Cette escalade intervient juste avant une réunion militaire entre les deux pays prévue vendredi au Pentagone, et à l'approche de nouvelles sessions de négociations sous parrainage américain les 2 et 3 juin.

"Affrontements directs" 

Des combattants "se sont livrés à des affrontements directs avec les forces ennemies" mercredi à Zawtar el-Charqiyé, a annoncé de son côté le Hezbollah, faisant aussi état de trois attaques de drones contre des troupes dans le nord d'Israël.

Il a revendiqué depuis mardi des tirs et attaques de drone contre des forces israéliennes tentant de s'infiltrer dans cette localité, stratégique pour sa proximité avec Nabatiyé.

Zawtar el-Charqiyé se situe à la lisière de la "ligne jaune" délimitant la bande d'une dizaine de kilomètres dont l'armée israélienne a pris le contrôle dans le sud du Liban, y interdisant l'accès aux habitants et y menant de larges opérations de démolition.

L'armée israélienne avait déclaré mardi étendre ses opérations au sol au-delà de la "ligne jaune".

"Etendre l'autorité de l'Etat"  

Le Liban a été aspiré dans la guerre au Moyen-Orient quand le Hezbollah a rouvert le 2 mars un front contre Israël, en soutien à l'Iran après l'attaque israélo-américaine du 28 février.

Les frappes israéliennes ont tué 3.269 personnes depuis, selon un nouveau bilan mercredi du ministère de la Santé.

Parmi elles, au moins 31 ont été tuées mardi, dont au moins 15 habitants de Burj al-Shemali, près de Tyr, selon le maire de cette localité.
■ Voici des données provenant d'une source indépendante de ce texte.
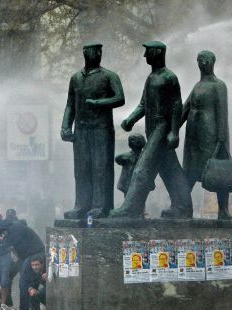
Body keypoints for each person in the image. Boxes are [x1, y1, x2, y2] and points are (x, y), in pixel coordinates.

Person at [111, 41, 192, 218]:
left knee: (142, 168)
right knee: (170, 169)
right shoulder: (151, 78)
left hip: (161, 128)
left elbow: (177, 105)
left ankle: (131, 207)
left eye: (147, 52)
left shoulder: (169, 77)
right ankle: (183, 207)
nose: (145, 56)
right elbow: (143, 104)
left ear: (157, 52)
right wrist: (130, 120)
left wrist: (174, 132)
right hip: (152, 128)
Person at [61, 41, 125, 219]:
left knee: (100, 167)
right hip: (81, 130)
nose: (98, 54)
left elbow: (120, 98)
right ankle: (81, 205)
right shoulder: (76, 78)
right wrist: (65, 126)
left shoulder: (109, 76)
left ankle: (101, 206)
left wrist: (98, 103)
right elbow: (70, 105)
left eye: (99, 51)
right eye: (94, 51)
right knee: (81, 168)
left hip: (101, 129)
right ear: (85, 53)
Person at [180, 50, 232, 220]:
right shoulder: (197, 86)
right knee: (189, 172)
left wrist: (222, 140)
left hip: (211, 136)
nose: (205, 63)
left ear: (213, 63)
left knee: (218, 173)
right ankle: (183, 206)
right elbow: (185, 109)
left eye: (208, 60)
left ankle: (223, 210)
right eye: (202, 60)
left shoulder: (219, 85)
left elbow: (222, 113)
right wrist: (172, 130)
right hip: (193, 136)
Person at [0, 219, 45, 310]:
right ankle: (32, 307)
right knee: (29, 279)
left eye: (3, 233)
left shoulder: (15, 230)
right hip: (30, 253)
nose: (4, 234)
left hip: (34, 253)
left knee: (24, 281)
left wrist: (3, 240)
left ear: (5, 230)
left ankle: (25, 309)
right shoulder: (16, 228)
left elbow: (9, 244)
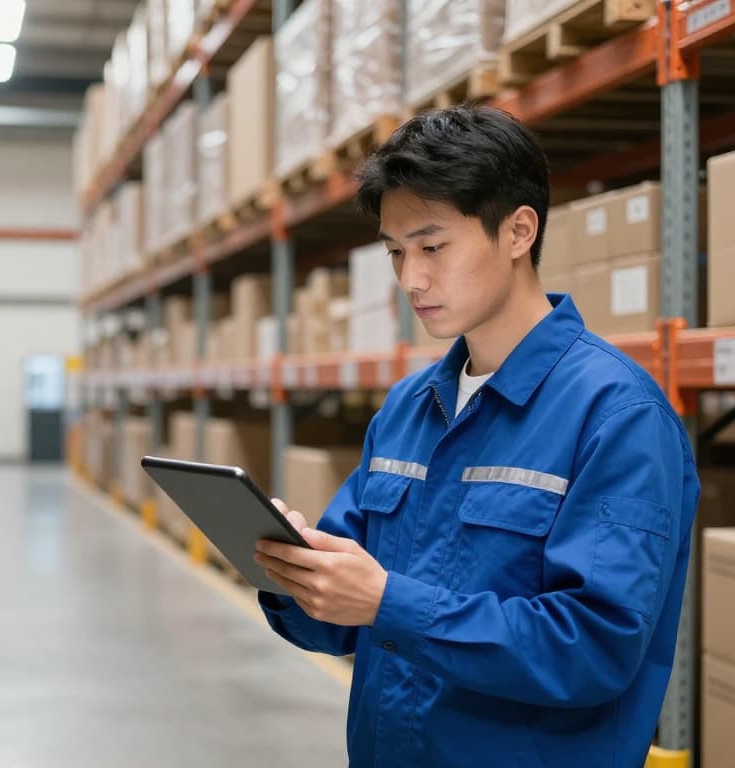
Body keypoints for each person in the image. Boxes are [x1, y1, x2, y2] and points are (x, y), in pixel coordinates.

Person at [254, 105, 699, 767]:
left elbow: (595, 648)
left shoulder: (617, 415)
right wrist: (296, 575)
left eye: (433, 247)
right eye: (397, 253)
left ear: (519, 231)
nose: (411, 279)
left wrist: (388, 601)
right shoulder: (409, 408)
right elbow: (345, 618)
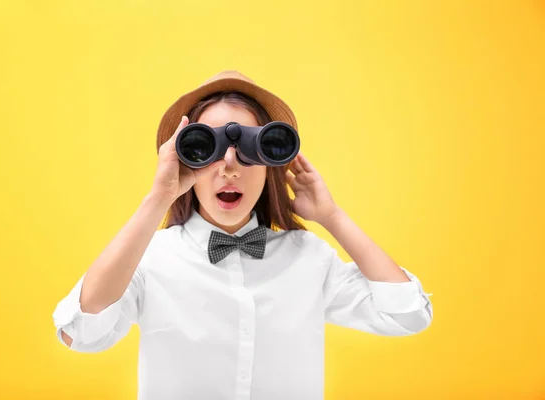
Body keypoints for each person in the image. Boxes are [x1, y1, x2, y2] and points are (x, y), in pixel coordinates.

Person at [52, 70, 433, 399]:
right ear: (186, 159)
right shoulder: (150, 259)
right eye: (208, 147)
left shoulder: (309, 260)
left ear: (270, 160)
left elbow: (408, 313)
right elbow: (79, 332)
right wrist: (158, 198)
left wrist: (332, 217)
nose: (230, 166)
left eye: (248, 148)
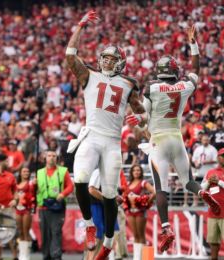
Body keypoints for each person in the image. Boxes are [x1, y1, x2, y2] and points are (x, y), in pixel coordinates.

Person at [126, 25, 220, 253]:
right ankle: (202, 191)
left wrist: (136, 120)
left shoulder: (153, 88)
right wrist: (193, 43)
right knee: (188, 181)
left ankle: (166, 227)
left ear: (159, 71)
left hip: (159, 141)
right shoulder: (185, 85)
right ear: (175, 70)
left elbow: (143, 115)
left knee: (161, 189)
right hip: (177, 140)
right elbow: (196, 69)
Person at [65, 10, 146, 259]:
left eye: (111, 59)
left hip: (112, 141)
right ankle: (90, 224)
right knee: (79, 178)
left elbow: (142, 111)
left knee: (110, 194)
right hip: (91, 136)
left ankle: (109, 242)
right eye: (105, 58)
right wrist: (80, 26)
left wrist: (140, 118)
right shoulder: (89, 74)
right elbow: (70, 54)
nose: (106, 62)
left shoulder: (128, 84)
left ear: (120, 62)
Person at [35, 150, 74, 260]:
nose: (51, 157)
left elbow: (70, 186)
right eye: (49, 155)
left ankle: (56, 256)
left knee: (56, 232)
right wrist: (33, 185)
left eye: (54, 156)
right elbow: (35, 190)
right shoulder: (39, 172)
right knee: (45, 233)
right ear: (45, 158)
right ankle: (46, 256)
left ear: (57, 158)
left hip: (58, 206)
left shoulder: (63, 171)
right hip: (43, 206)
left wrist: (63, 194)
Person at [86, 169, 120, 260]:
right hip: (96, 204)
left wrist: (114, 198)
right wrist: (109, 200)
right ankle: (91, 258)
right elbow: (92, 190)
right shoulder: (98, 170)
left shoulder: (112, 171)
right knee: (98, 232)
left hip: (103, 205)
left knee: (108, 233)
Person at [123, 165, 155, 260]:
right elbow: (125, 195)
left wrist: (146, 202)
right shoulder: (128, 183)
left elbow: (154, 192)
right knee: (135, 235)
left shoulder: (143, 183)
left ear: (141, 172)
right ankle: (137, 257)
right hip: (130, 212)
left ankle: (145, 258)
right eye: (134, 170)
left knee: (141, 235)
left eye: (138, 170)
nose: (136, 172)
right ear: (131, 172)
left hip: (140, 211)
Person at [16, 167, 35, 260]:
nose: (26, 173)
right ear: (20, 173)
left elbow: (34, 192)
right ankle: (21, 253)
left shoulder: (31, 183)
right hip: (18, 209)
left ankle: (26, 255)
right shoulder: (17, 184)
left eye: (28, 171)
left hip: (27, 209)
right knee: (20, 231)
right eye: (24, 171)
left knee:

Un photographe de l'AFP a vu mercredi des secouristes extraire un corps des décombres, tandis qu'une pelleteuse dégageait des amas de gravats.

Dans l'ouest de la Bekaa, la localité de Machghara qui abritait des centaines de familles déplacées est désormais déserte après plusieurs jours de bombardements israéliens.

Son maire, Iskandar Barakeh, fait part à l'AFP de sa crainte de voir la région, par où transitent combattants et matériel du Hezbollah, "se transformer en arrière-front".

La délégation militaire dirigée par le général Georges Rizkallah qui doit rencontrer vendredi des militaires israéliens "insistera sur la nécessité de mettre fin aux hostilités et présentera le plan de l'armée visant à restreindre les armes du Hezbollah et étendre l'autorité de l'Etat sur le territoire libanais", a indiqué une source militaire à l'AFP.